━━ Passage shown ━━

A “near-masterpiece” about faith and doubt by the award-winning, international bestselling author (The New York Times).
 
In Rome, surrendering to secular pressures, the Fourth Vatican Council is stirring a revolution with their official denial of the church’s core doctrines. They’ve abolished clerical dress and private confession; the Eucharist is recognized only as an outdated symbol; and they’re merging with the tenets of Buddhism. They’re also unsettled by the blind faith of devout pilgrims from around the world congregating on a remote island monastery in Ireland—the last spot on earth where Catholic traditions are defiantly alive. At the behest of the Vatican, Father James Kinsella has been dispatched to Muck Abbey with an ultimatum: Adhere to the new church or suffer the consequences.
 
But in Abbot Tomás O’Malley, Kinsella finds less an adversary than a man of bewildering contradictions—unyieldingly bound to his vows, yet long-questioning his devotion to God. Now, between Kinsella and O’Malley comes an unexpected challenge that will reveal their truths, their purpose, their faith, and their doubt.
 
“Told with . . . superb grace and wit,” Catholics was adapted by Brian Moore for the 1973 film starring Martin Sheen and Trevor Howard (The New Yorker).

━━━
━━ Entries provided ━━

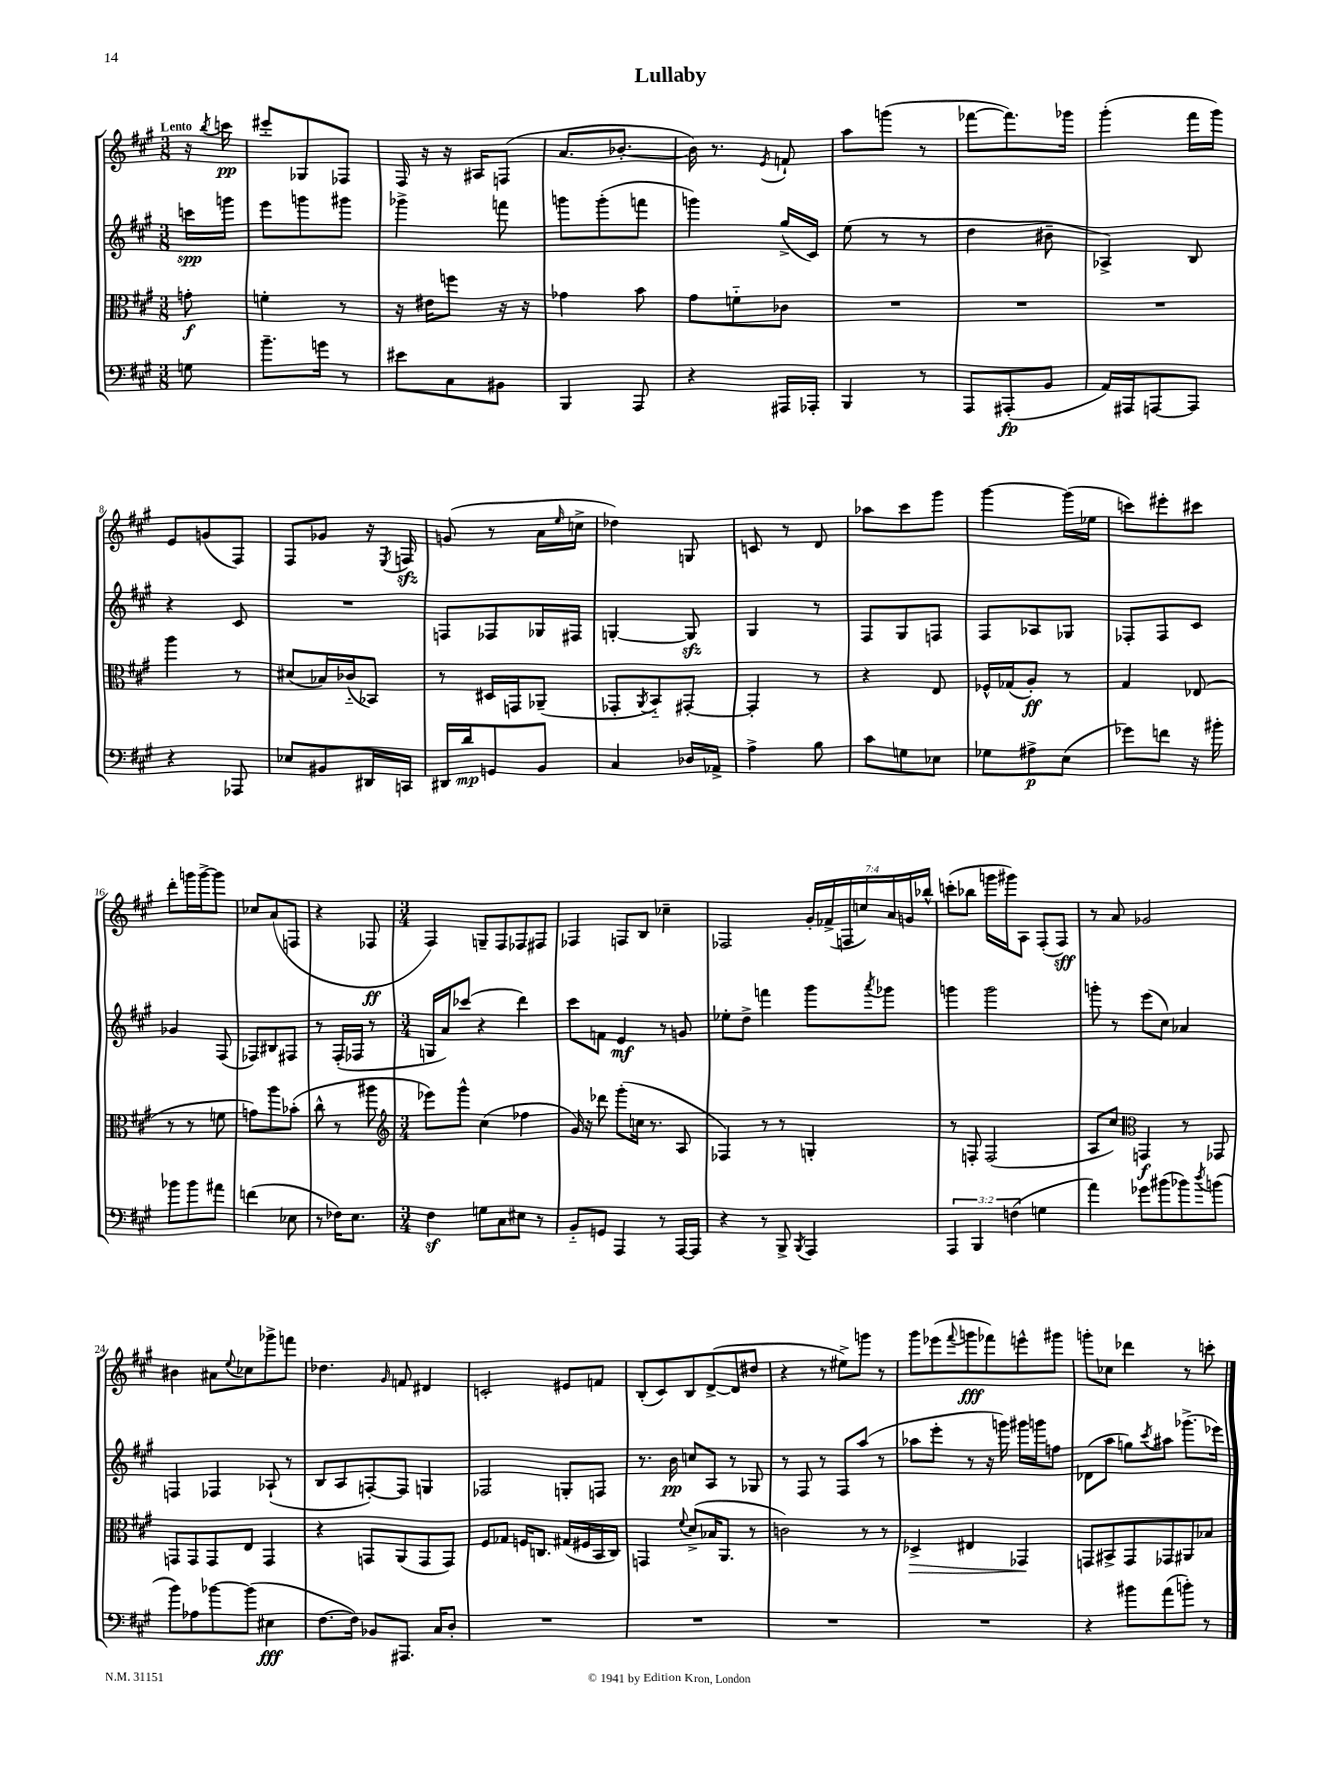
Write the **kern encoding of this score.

**kern	**dynam	**kern	**dynam	**kern	**dynam	**kern	**dynam
*part4	*part4	*part3	*part3	*part2	*part2	*part1	*part1
*staff4	*staff4	*staff3	*staff3	*staff2	*staff2	*staff1	*staff1
*clefF4	*	*clefC3	*	*clefG2	*	*clefG2	*
*k[f#c#g#]	*	*k[f#c#g#]	*	*k[f#c#g#]	*	*k[f#c#g#]	*
*M3/8	*	*M3/8	*	*M3/8	*	*M3/8	*
=	=	=	=	=	=	=	=
!	!	!	!	!	!	!LO:TX:a:B:t=Lento	!
8Gn\	.	8gn'\	f	16cccn\LL	spp	16r	.
.	.	.	.	.	.	8qbb/	.
.	.	.	.	16gggn\JJ	.	16cccn\	pp
=1	=1	=1	=1	=1	=1	=1	=1
8.b~\L	.	4fn'\	.	8eee\L	.	8eee#X'/L	.
.	.	.	.	8gggn\	.	8G-X/	.
16gn\Jk	.	.	.	.	.	.	.
8r	.	8r	.	8ggg#X\J	.	8F-X/J	.
=2	=2	=2	=2	=2	=2	=2	=2
8e#X\L	.	16r	.	4ggg-X^\	.	16F#/	.
.	.	16e#X\KL	.	.	.	16r	.
8C#\	.	8ffn\J	.	.	.	16r	.
.	.	.	.	.	.	16A#X/KL	.
8BB#X\J	.	16r	.	8fffn\	.	(8Fn/J	.
.	.	16r	.	.	.	.	.
=3	=3	=3	=3	=3	=3	=3	=3
4BBB/	.	4g-X\	.	8gggn\L	.	8.a/L	.
.	.	.	.	(8ggg'\	.	.	.
.	.	.	.	.	.	[8.b-X'/J	.
8AAA/	.	8b\	.	8fffn\J	.	.	.
=4	=4	=4	=4	=4	=4	=4	=4
4r	.	8g#\L	.	4gggn\)	.	16b-\])	.
.	.	.	.	.	.	8.r	.
.	.	8fn\	.	.	.	.	.
.	.	.	.	.	.	8qe/	.
16AAA#X/LL	.	8c-X\J	.	(16gg#^/LL	.	8fn`/	.
16AAA-X'/JJ	.	.	.	16c#/JJ)	.	.	.
=5	=5	=5	=5	=5	=5	=5	=5
4BBB/	.	4.r	.	(8ee\	.	8aa\L	.
.	.	.	.	8r	.	(8gggn\J	.
8r	.	.	.	8r	.	8r	.
=6	=6	=6	=6	=6	=6	=6	=6
8AAA/L	.	4.r	.	4dd\	.	[8fff-X\L	.
(8AAA#X'/	fp	.	.	.	.	8.fff-\])	.
8BB/J	.	.	.	8b#X~\	.	.	.
.	.	.	.	.	.	16ggg-X\Jk	.
=7	=7	=7	=7	=7	=7	=7	=7
16AA/LL)	.	4.r	.	4A-X^/)	.	(4ggg#'\	.
16AAA#X/J	.	.	.	.	.	.	.
[8AAAn/	.	.	.	.	.	.	.
8AAA/J]	.	.	.	8B/	.	16fff#\LL	.
.	.	.	.	.	.	16ggg#\JJ)	.
!!LO:LB:g=z
=8	=8	=8	=8	=8	=8	=8	=8
4r	.	4aa\	.	4r	.	8e/L	.
.	.	.	.	.	.	(8gn/	.
8AAA-X/	.	8r	.	8c#/	.	8F#/J)	.
=9	=9	=9	=9	=9	=9	=9	=9
8E-X/L	.	(8d#X/L	.	4.r	.	8F#/L	.
8BB#X/	.	16B-X/L)	.	.	.	8g-X/J	.
.	.	(16c-X/J	.	.	.	.	.
16DD#X/L	.	8BB-X/J)	.	.	.	16r	.
.	.	.	.	.	.	8qE/	.
16CCn/JJ	.	.	.	.	.	16Fnzz/	.
=10	=10	=10	=10	=10	=10	=10	=10
16DD#X/LL	.	8r	.	8Fn/L	.	(8gn/	.
16d/J	mp	.	.	.	.	.	.
8GGn/	.	16D#X/LL	.	8F-X/	.	8r	.
.	.	16GGn/J	.	.	.	.	.
8BB/J	.	(8AA-X~/J	.	16G-X/L	.	16a\LL	.
.	.	.	.	.	.	16qqee/	.
.	.	.	.	16F#X/JJ	.	16ccn^\JJ	.
=11	=11	=11	=11	=11	=11	=11	=11
4C#/	.	8GG-X'/L	.	[4Gn'/	.	4dd-X\)	.
.	.	8qAA/	.	.	.	.	.
.	.	8BB/)	.	.	.	.	.
16D-X/LL	.	[8GG#X'/J	.	8Gzz/]	.	8Gn/	.
16AA-X^/JJ	.	.	.	.	.	.	.
=12	=12	=12	=12	=12	=12	=12	=12
4A^\	.	4GG#'/]	.	4G#/	.	8cn/	.
.	.	.	.	.	.	8r	.
8B\	.	8r	.	8r	.	8d/	.
=13	=13	=13	=13	=13	=13	=13	=13
8c#\L	.	4r	.	8F#/L	.	8aa-X\L	.
8Gn\	.	.	.	8G#/	.	8ccc#\	.
8E-X\J	.	8E/	.	8Fn/J	.	8ggg#\J	.
=14	=14	=14	=14	=14	=14	=14	=14
8G-X\L	.	16F-X^^/LL	.	8F#/L	.	[4ggg#\	.
.	.	(16G-X/J	.	.	.	.	.
8A#X^\	p	8A'/J)	ff	8A-X/	.	.	.
(8E\J	.	8r	.	8G-X/J	.	(16ggg#\LL]	.
.	.	.	.	.	.	16ee-X\JJ	.
=15	=15	=15	=15	=15	=15	=15	=15
8g-X\L)	.	4G#/	.	8F-X'/L	.	8cccn\L)	.
8fn\J	.	.	.	8F-/	.	8eee#X'\	.
16r	.	(8E-X/	.	8c#/J	.	8ccc#X\J	.
16b#X'\	.	.	.	.	.	.	.
!!LO:LB:g=z
=16	=16	=16	=16	=16	=16	=16	=16
8b-X\L	.	8r	.	4g-X/	.	8ddd'\L	.
8b-\	.	8r	.	.	.	16gggn\L	.
.	.	.	.	.	.	[16ggg^\J	.
8a#X\J	.	8fn\	.	(8F#/	.	8ggg\J]	.
=17	=17	=17	=17	=17	=17	=17	=17
(4fn\	.	8gn\L)	.	8F-X/L)	.	8cc-X/L	.
.	.	8aa\	.	8B#X/	.	(8a/	.
8E-X\	.	(8b-X'\J	.	8F#X/J	.	8Fn/J	.
=18	=18	=18	=18	=18	=18	=18	=18
8r	.	8cc#^^\	.	8r	.	4r	.
16F-X\KL)	.	8r	.	(16F#'/LL	.	.	.
8.E\J	.	.	.	16F-X/JJ	.	.	.
.	.	8aa#X\	.	8r	.	8F-X/	ff
=19	=19	=19	=19	=19	=19	=19	=19
*	*	*clefG2	*	*	*	*	*
*M3/4	*	*M3/4	*	*M3/4	*	*M3/4	*
4F#z\	.	8eee-X\L)	.	16Gn/LL	.	4F#/)	.
.	.	.	.	16a/J)	.	.	.
.	.	8ggg#^^\J	.	(8ccc-X/J	.	.	.
8Gn\L	.	(4cc#\	.	4r	.	8Gn~/L	.
8C#\	.	.	.	.	.	8F#/	.
8E#X\J	.	4ff-X\	.	4ddd\)	.	8F-X/	.
8r	.	.	.	.	.	8F#X/J	.
=20	=20	=20	=20	=20	=20	=20	=20
8BB/L	.	16g#/)	.	8ccc#\L	.	4F-X/	.
.	.	16r	.	.	.	.	.
8GGn/J	.	8ddd-X\	.	8fn\J	.	.	.
4AAA/	.	(8ggg#'\L	.	4e/	mf	8Fn/L	.
.	.	16ccn\Jk	.	.	.	8B/J	.
.	.	8.r	.	.	.	.	.
8r	.	.	.	8r	.	4cc-X~\	.
[16AAA/LL	.	8A/	.	8gn/	.	.	.
16AAA/JJ]	.	.	.	.	.	.	.
=21	=21	=21	=21	=21	=21	=21	=21
4r	.	4F-X/)	.	8ee-X'\L	.	2F-X/	.
.	.	.	.	8dd^\J	.	.	.
8r	.	8r	.	4fffn\	.	.	.
8BBB^/	.	8r	.	.	.	.	.
8qBBB/	.	.	.	.	.	.	.
4AAA/	.	4Gn'/	.	8ggg#\L	.	28g#'/LL	.
.	.	.	.	.	.	(28f-X^/	.
.	.	.	.	.	.	28Fn/	.
.	.	.	.	.	.	28ccn/)	.
.	.	.	.	8qaaa/	.	.	.
.	.	.	.	8ggg-X\J	.	.	.
.	.	.	.	.	.	28a/	.
.	.	.	.	.	.	28gn/	.
.	.	.	.	.	.	28bb-X^^/JJ	.
=22	=22	=22	=22	=22	=22	=22	=22
6AAA/	.	8r	.	4gggn\	.	(8cccn'\L	.
.	.	8Fn'/	.	.	.	8bb-X\J	.
6BBB/	.	.	.	.	.	.	.
.	.	(2F/	.	2ggg\	.	16gggn\LL	.
.	.	.	.	.	.	16ggg#X\J)	.
(6Fn\	.	.	.	.	.	.	.
.	.	.	.	.	.	8A\J	.
4Gn\	.	.	.	.	.	(8F#'/L	.
.	.	.	.	.	.	8F#/J)	sff
=23	=23	=23	=23	=23	=23	=23	=23
4a\)	.	8A/L	.	8gggn'\	.	8r	.
.	.	8cc#/J)	.	8r	.	8a/	.
*	*	*clefC3	*	*	*	*	*
8g-X\L	.	4GGn/	f	(8eee\L	.	2g-X/	.
(8b#X\	.	.	.	8cc#\J)	.	.	.
8b-X\)	.	8r	.	4a-X/	.	.	.
8qdd/	.	.	.	.	.	.	.
(8bn\J	.	8GG-X/	.	.	.	.	.
!!LO:LB:g=z
=24	=24	=24	=24	=24	=24	=24	=24
8b\L)	.	8GGn/L	.	4Fn/	.	4b#X\	.
8A-X\	.	8GG/	.	.	.	.	.
[8b-X\	.	8GG/	.	4F-X/	.	8a#X\L	.
.	.	.	.	.	.	8qqee/	.
(8b-\J]	.	8E/J	.	.	.	8cc-X\	.
4E#X\	fff	4GG/	.	(8A-X`/	.	8ggg-X^\	.
.	.	.	.	8r	.	8fffn\J	.
=25	=25	=25	=25	=25	=25	=25	=25
[8.F#\L	.	4r	.	8B/L	.	4.dd-X\	.
.	.	.	.	8A/	.	.	.
16F#\Jk])	.	.	.	.	.	.	.
8BB-X/L	.	8GGn/L	.	[8Fn'/)	.	.	.
.	.	.	.	.	.	16qqg#/	.
8.AAA#X/J	.	(8AA/	.	8F/J]	.	8fn/	.
.	.	8GG/	.	4Gn/	.	4d#X/	.
16C#/KL	.	.	.	.	.	.	.
8D'/J	.	8GG/J)	.	.	.	.	.
=26	=26	=26	=26	=26	=26	=26	=26
2.r	.	8F#/L	.	2F-X/	.	2cn'/	.
.	.	8G-X/J	.	.	.	.	.
.	.	16Fn/KL	.	.	.	.	.
.	.	8.Cn/J	.	.	.	.	.
.	.	(16G#X/LL	.	8Gn'/L	.	8e#X/L	.
.	.	16F#X/	.	.	.	.	.
.	.	16BB/	.	8Fn/J	.	8fn/J	.
.	.	16C/JJ)	.	.	.	.	.
=27	=27	=27	=27	=27	=27	=27	=27
2.r	.	4GGn/	.	8.r	.	(8B'/L	.
.	.	.	.	.	.	8c#/)	.
.	.	.	.	16b\	pp	.	.
.	.	8qqf#/	.	.	.	.	.
.	.	(8d^/L	.	8ccn/L	.	8B/	.
.	.	16B-X/K	.	8A/J	.	([8d^/	.
.	.	8.AA/J	.	.	.	.	.
.	.	.	.	8r	.	8d/]	.
.	.	8r	.	8G-X/	.	8dd#X/J	.
=28	=28	=28	=28	=28	=28	=28	=28
2.r	.	2cn\)	.	8r	.	4r	.
.	.	.	.	8F#/	.	.	.
.	.	.	.	8r	.	8r	.
.	.	.	.	8F#/L	.	8ee#X^\L)	.
.	.	8r	.	(8aa/J	.	8gggn\J	.
.	.	8r	.	8r	.	8r	.
=29	=29	=29	=29	=29	=29	=29	=29
!	!	!	!LO:HP:b	!	!	!	!
2.r	.	4D-X^/	>	8aa-X\L	.	8ggg#\L	.
.	.	.	.	8eee'\J	.	(8eee-X\	.
.	.	.	.	.	.	8qqfff#/	.
.	.	4E#X/	.	8r	.	8gggn\	fff
.	.	.	.	16r	.	8fff-X\)	.
.	.	.	.	16gggn\)	.	.	.
.	.	4GG-X/	.	16ggg#X\LL	.	8eeen^^\	.
.	.	.	.	16gggn\J	.	.	.
.	.	.	.	8ffn\J	.	8ggg#X\J	.
.	.	.	]	.	.	.	.
=30	=30	=30	=30	=30	=30	=30	=30
4r	.	8GGn/L	.	(8d-X\L	.	8gggn'\L	.
.	.	8BB#X^/	.	8aa\J	.	8cc-X\J	.
8b#X\L	.	8GG/	.	8ggn\L)	.	4ddd-X\	.
.	.	.	.	8qccc#/	.	.	.
(8a\	.	8GG-X/	.	8aa#X\J	.	.	.
8bn'\J)	.	8AA#X/	.	(8.ggg-X^\L	.	8r	.
8r	.	8B-X/J	.	.	.	8cccn'\	.
.	.	.	.	16eee-X\Jk)	.	.	.
==	==	==	==	==	==	==	==
*-	*-	*-	*-	*-	*-	*-	*-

━━━

**Short exercise**.
Duplicate the book description about the Vatican envoy and the Irish abbey word for word, including every line. Nothing in the records is required here.

**Task solution**.
A “near-masterpiece” about faith and doubt by the award-winning, international bestselling author (The New York Times).
 
In Rome, surrendering to secular pressures, the Fourth Vatican Council is stirring a revolution with their official denial of the church’s core doctrines. They’ve abolished clerical dress and private confession; the Eucharist is recognized only as an outdated symbol; and they’re merging with the tenets of Buddhism. They’re also unsettled by the blind faith of devout pilgrims from around the world congregating on a remote island monastery in Ireland—the last spot on earth where Catholic traditions are defiantly alive. At the behest of the Vatican, Father James Kinsella has been dispatched to Muck Abbey with an ultimatum: Adhere to the new church or suffer the consequences.
 
But in Abbot Tomás O’Malley, Kinsella finds less an adversary than a man of bewildering contradictions—unyieldingly bound to his vows, yet long-questioning his devotion to God. Now, between Kinsella and O’Malley comes an unexpected challenge that will reveal their truths, their purpose, their faith, and their doubt.
 
“Told with . . . superb grace and wit,” Catholics was adapted by Brian Moore for the 1973 film starring Martin Sheen and Trevor Howard (The New Yorker).